Find a quintic polynomial meeting given conditions

Find a polynomial P of degree \leq 5 satisfying the following conditions:

    \begin{align*}  P(0) &= 1, \\  P(1) &= 2, \\  P'(0) &= P''(0) = P'(1) = P''(1) = 0. \end{align*}


Since P must be a polynomial of degree \leq 5 we may write

    \[ P(x) = a_5 x^5 + a_4 x^4 + a_3 x^3 + a_2 x^2 + a_1 x + a_0 \]

where any of the a_i may be 0 (since we could have P a polynomial of degree strictly less than 5). First, let’s apply the condition P(0) = 1 to obtain

    \[ P(0) = a_0 = 1. \]

Now, let’s take the first two derivatives since we have conditions on P' and P''.

▶ [Dataset entries]
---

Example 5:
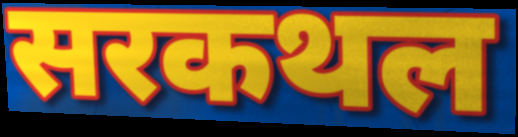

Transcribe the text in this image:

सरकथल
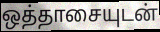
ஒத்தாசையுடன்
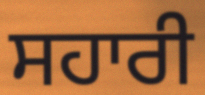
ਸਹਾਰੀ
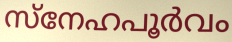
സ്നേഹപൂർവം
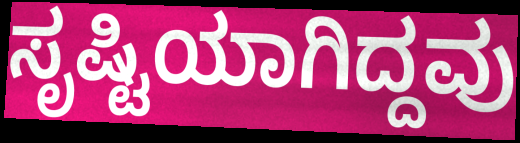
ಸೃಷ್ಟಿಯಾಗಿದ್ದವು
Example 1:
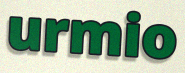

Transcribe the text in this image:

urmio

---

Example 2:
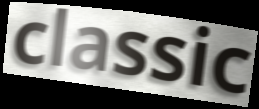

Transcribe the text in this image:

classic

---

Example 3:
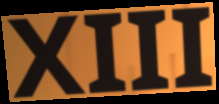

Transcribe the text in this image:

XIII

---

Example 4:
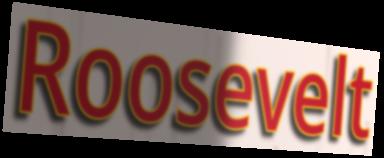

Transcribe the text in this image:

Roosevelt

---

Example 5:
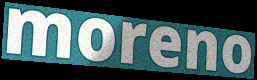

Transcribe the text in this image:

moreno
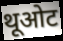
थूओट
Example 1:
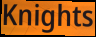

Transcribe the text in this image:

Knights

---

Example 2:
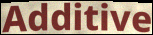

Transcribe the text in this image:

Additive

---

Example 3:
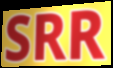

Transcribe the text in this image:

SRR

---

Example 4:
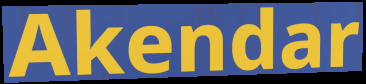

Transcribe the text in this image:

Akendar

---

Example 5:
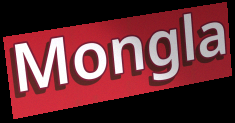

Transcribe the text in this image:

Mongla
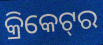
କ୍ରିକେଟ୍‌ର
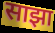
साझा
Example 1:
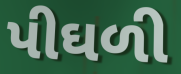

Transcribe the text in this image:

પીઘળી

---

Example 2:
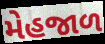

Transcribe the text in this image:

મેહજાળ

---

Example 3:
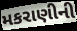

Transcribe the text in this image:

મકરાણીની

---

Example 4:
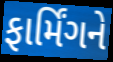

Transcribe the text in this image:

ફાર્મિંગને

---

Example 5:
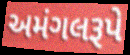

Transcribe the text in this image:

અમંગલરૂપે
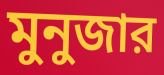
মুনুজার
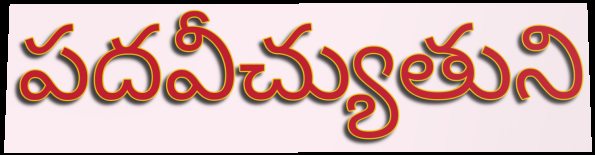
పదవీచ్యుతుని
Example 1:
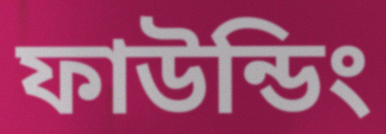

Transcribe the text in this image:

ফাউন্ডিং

---

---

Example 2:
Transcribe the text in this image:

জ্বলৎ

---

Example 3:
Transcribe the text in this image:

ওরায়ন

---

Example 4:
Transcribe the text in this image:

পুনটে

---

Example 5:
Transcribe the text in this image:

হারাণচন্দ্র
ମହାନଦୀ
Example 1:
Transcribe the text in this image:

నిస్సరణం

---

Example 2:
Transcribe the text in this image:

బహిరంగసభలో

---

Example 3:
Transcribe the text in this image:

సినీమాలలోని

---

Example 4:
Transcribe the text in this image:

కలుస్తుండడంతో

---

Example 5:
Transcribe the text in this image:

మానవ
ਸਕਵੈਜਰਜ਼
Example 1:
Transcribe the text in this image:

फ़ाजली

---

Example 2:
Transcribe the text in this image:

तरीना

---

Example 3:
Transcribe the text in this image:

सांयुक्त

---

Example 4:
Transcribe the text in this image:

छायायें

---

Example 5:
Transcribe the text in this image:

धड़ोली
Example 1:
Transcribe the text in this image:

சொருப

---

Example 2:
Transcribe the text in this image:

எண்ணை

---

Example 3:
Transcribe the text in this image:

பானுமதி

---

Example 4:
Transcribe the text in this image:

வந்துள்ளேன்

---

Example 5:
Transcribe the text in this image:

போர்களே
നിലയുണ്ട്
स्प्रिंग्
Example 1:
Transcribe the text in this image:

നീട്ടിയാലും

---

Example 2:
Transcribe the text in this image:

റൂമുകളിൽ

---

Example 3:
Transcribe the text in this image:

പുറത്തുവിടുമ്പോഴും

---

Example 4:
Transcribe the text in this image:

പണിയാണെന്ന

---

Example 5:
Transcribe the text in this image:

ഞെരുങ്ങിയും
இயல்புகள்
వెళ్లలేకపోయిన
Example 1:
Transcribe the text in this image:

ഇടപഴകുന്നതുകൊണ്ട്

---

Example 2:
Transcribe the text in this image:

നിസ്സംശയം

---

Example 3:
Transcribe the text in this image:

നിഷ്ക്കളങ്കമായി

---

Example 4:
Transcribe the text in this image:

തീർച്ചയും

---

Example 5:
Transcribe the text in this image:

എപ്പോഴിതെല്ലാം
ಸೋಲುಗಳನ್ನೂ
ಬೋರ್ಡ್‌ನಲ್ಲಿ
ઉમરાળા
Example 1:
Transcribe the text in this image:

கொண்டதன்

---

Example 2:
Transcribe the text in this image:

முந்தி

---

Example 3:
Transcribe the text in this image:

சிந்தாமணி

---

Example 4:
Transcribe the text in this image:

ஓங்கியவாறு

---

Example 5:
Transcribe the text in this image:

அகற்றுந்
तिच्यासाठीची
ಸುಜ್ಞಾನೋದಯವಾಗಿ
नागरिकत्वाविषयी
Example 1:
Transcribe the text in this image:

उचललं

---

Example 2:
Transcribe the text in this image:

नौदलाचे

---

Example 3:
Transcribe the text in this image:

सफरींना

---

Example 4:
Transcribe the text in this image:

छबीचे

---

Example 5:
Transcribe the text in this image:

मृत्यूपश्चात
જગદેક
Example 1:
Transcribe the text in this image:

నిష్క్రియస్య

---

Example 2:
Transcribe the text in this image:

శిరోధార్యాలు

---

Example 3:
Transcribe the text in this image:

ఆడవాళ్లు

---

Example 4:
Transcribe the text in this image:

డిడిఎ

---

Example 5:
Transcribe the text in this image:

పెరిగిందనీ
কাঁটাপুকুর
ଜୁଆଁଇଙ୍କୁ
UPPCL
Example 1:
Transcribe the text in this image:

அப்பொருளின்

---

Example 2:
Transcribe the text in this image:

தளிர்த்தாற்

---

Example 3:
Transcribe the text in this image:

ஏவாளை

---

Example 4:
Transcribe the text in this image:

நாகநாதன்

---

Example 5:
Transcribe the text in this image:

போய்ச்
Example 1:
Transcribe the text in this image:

* * *

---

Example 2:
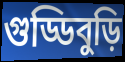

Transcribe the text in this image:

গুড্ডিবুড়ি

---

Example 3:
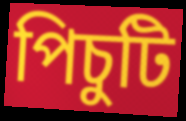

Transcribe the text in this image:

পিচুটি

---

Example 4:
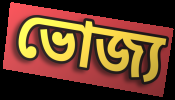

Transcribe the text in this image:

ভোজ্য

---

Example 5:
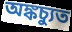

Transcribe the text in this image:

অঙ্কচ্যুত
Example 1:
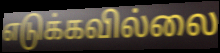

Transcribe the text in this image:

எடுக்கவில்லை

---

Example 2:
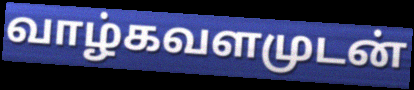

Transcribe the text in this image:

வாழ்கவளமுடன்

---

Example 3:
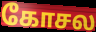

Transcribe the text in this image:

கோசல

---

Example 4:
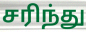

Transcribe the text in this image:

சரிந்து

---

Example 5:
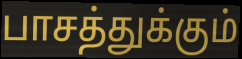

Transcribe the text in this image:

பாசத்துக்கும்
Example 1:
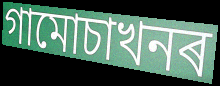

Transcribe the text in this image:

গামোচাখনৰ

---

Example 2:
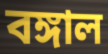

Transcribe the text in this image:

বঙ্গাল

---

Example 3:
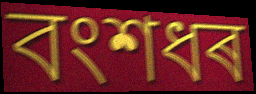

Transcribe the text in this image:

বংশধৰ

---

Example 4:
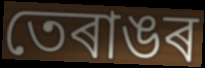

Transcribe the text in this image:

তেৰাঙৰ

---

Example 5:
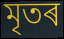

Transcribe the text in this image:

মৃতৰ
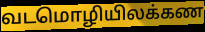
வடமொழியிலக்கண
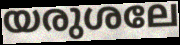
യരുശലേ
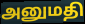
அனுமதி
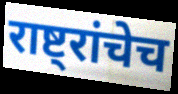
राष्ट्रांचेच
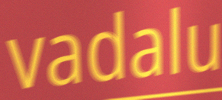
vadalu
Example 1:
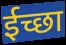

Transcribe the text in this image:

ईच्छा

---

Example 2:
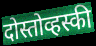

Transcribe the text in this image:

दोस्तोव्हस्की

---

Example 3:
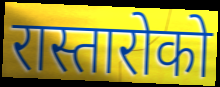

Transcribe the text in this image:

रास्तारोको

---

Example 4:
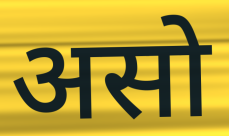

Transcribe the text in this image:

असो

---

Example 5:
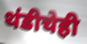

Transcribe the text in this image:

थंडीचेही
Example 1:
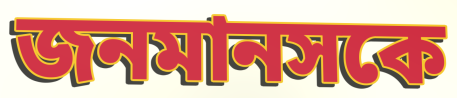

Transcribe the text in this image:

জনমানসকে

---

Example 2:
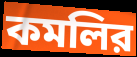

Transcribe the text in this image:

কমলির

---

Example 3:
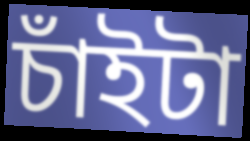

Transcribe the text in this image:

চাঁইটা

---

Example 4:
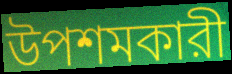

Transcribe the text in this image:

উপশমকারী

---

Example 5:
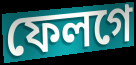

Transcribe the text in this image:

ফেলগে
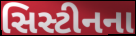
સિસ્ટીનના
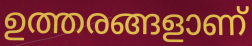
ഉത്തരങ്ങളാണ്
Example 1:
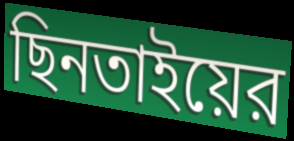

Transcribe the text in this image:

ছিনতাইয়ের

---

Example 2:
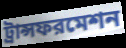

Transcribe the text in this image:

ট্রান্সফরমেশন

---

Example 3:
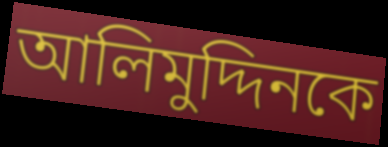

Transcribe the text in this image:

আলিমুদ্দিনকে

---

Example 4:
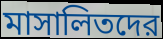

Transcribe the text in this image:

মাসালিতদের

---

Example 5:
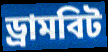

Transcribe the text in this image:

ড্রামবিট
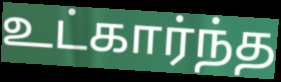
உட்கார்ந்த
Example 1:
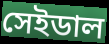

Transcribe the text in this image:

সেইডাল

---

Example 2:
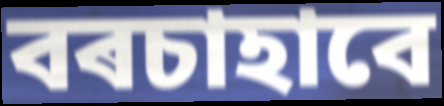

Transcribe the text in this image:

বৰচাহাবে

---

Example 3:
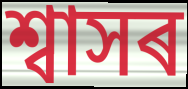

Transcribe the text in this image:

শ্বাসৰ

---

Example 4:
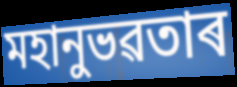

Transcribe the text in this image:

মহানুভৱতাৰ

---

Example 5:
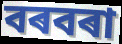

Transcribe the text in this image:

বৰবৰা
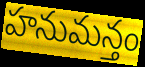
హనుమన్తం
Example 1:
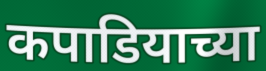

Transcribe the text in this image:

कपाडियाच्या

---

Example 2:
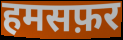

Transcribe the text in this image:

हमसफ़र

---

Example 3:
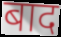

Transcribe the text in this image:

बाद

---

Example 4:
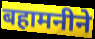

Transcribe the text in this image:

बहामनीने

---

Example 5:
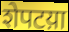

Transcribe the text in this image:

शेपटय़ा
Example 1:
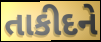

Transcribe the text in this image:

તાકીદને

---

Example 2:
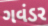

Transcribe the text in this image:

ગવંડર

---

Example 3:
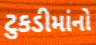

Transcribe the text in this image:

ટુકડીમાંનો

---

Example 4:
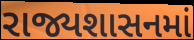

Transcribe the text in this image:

▶ [Problems]
A: In the quintic polynomial text, which condition is applied first?
B: Write out the part of the quintic polynomial text starting with "where any of" and going on through "P' and P''.".

▶ [Solutions to the tasks]
A: The condition P(0) = 1 is applied first.

B:
where any of the a_i may be 0 (since we could have P a polynomial of degree strictly less than 5). First, let’s apply the condition P(0) = 1 to obtain

    \[ P(0) = a_0 = 1. \]

Now, let’s take the first two derivatives since we have conditions on P' and P''.